DOCUMENT EXTRACT –
_ _ _ _

# Anyone use these handheld sandblasters?



## Buster1 (Dec 22, 2011)

I am going to need some media blasting for one of my frames, a tank and a few smallish parts.  I don't have access to any large scale/medium scale blasting tanks and don't relish in purchasing one either ($1000+).

Anyone have any experience with anything like this?  $40-$60 at most stores.

Do you just go outside and blast away?  Will it remove old chrome pitted beyond recognition?


----------



## Gordon (Dec 22, 2011)

*blaster*

I have used them with limited success. If you have a compressor that can produce a lot of cfm, they aren't too bad. You also need to have plenty of time as they don't cut very fast. I started with those and moved up to a tank model. I just blast outside and don't attempt to recover any of the abrasive.


----------



## Iverider (Dec 22, 2011)

I've never had much luck with ANY blaster and chrome. I have a 20lb pressure pot from harbor freight and a siphon blast cabinet (using black blast media)

Whatever you get. DON'T USE PLAY SAND!

Also want to add that if your compressor tank collects a lot of moisture you're going to want to put an air dryer in line (closer to the blaster) If you don't, the blaster will clog after 20 minutes or so.


----------

_ _ _ _

EXERCISE DATA –

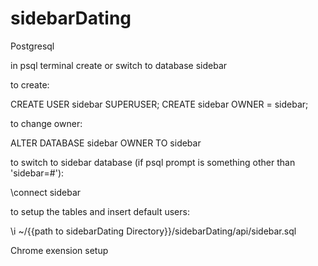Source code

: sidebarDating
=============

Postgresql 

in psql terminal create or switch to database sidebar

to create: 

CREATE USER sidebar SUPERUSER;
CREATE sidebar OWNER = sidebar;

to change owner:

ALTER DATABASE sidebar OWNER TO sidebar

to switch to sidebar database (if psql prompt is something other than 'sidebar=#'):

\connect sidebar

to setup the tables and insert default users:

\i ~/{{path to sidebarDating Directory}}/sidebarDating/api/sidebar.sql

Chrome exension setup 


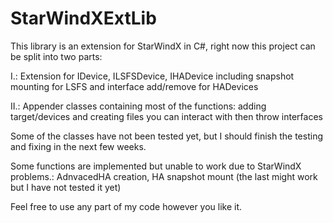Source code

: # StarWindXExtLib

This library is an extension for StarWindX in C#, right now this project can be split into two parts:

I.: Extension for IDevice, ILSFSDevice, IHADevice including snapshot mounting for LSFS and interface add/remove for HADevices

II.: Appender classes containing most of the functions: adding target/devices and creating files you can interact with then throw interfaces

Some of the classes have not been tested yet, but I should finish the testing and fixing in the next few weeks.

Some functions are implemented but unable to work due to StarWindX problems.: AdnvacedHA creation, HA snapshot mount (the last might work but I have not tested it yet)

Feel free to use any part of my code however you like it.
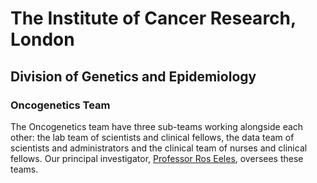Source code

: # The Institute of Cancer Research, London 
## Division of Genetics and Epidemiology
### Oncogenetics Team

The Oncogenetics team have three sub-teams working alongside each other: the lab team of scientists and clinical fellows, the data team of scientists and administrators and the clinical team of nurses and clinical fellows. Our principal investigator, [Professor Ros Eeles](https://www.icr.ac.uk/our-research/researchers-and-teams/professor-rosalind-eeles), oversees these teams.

_ _ _ _

WORK REQUEST –
Answer these questions from the sandblaster thread:
(a) What price range does Buster1 give for these blasters at most stores?
(b) According to Gordon, what kind of compressor makes these blasters work reasonably well?
(c) According to Iverider, what happens if no air dryer is added when the compressor tank collects a lot of moisture?
The items placed after the thread are separate material and have no connection to it.

RESULT OF THE EXERCISE –
(a) $40 to $60.
(b) One that can produce a lot of cfm.
(c) The blaster will clog after 20 minutes or so.